### Passage to read
I have a few questions.

  1. What do you have against the Kuzari? (I’ve seen in things you write that you often go against it.)
  2. I’ve seen in several places that you ignore what the Shulchan Arukh says on the grounds that you don’t need to listen to it. But all of Israel accepted the Shulchan Arukh (together with the glosses of the Rema), and it was accepted as Jewish law, so why cast it aside so lightly?
  3. Your position regarding divine providence is basically based on observation of reality, right? Meaning, if I see divine providence from my own observation of reality, can I reach the conclusion that there is divine providence? Or is it a philosophical conclusion?
  4. I sense in your words a disgust toward the rabbis of Eli. I saw that you read a booklet by Rabbi Yigal Levinstein and said you agreed with most of it. Doesn’t that make you think that what the media says about the rabbis of Eli was taken out of context and doesn’t really express their views? Have you spoken with them in real life about their views? Maybe it would be worthwhile actually trying to speak with them in order to clarify their position, and not know their views through the media?
  5. Do you think that all the Zionist yeshivas are at a lower level than the Haredi yeshivas? (You yourself started in Yeshivat Har Etzion with Rabbi Lichtenstein, who is a great Torah scholar and not inferior to Haredi Torah scholars.)

### Available data
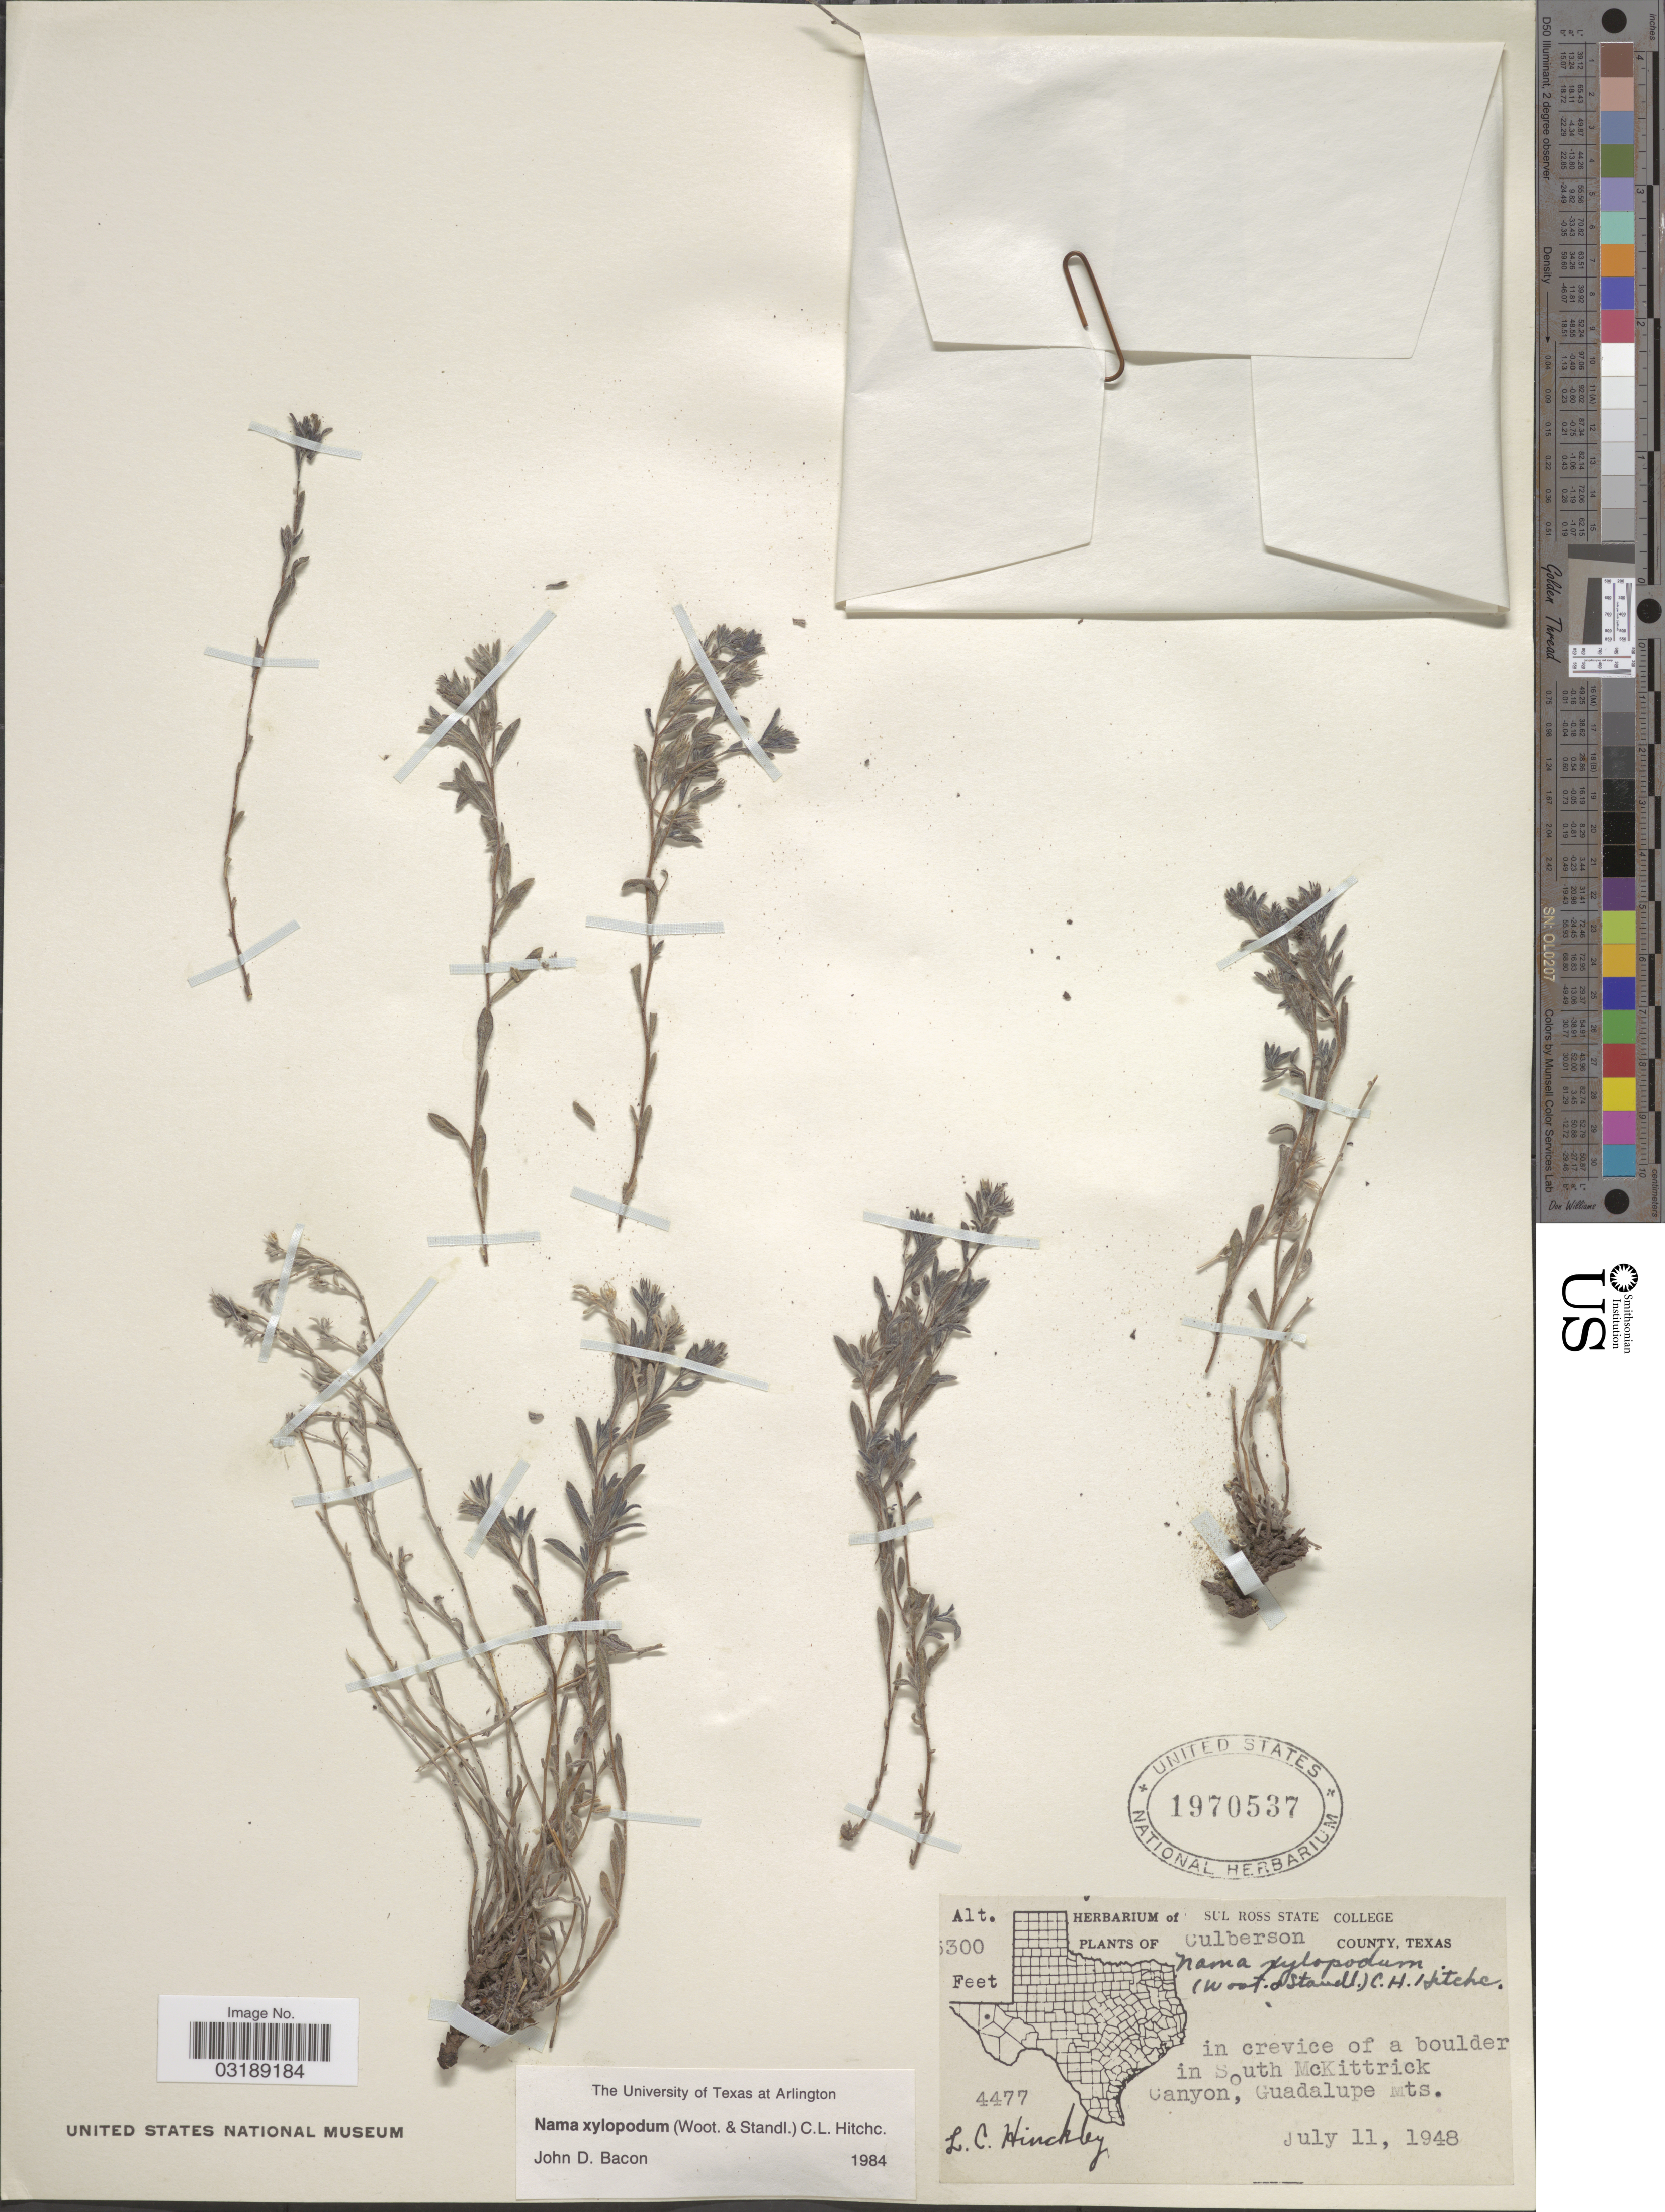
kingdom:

### What to do
From the list of questions put to a rabbi, write out the stretch from "4. I sense in" through "Haredi Torah scholars.)" word for word.

### Finished answer
4. I sense in your words a disgust toward the rabbis of Eli. I saw that you read a booklet by Rabbi Yigal Levinstein and said you agreed with most of it. Doesn’t that make you think that what the media says about the rabbis of Eli was taken out of context and doesn’t really express their views? Have you spoken with them in real life about their views? Maybe it would be worthwhile actually trying to speak with them in order to clarify their position, and not know their views through the media?
  5. Do you think that all the Zionist yeshivas are at a lower level than the Haredi yeshivas? (You yourself started in Yeshivat Har Etzion with Rabbi Lichtenstein, who is a great Torah scholar and not inferior to Haredi Torah scholars.)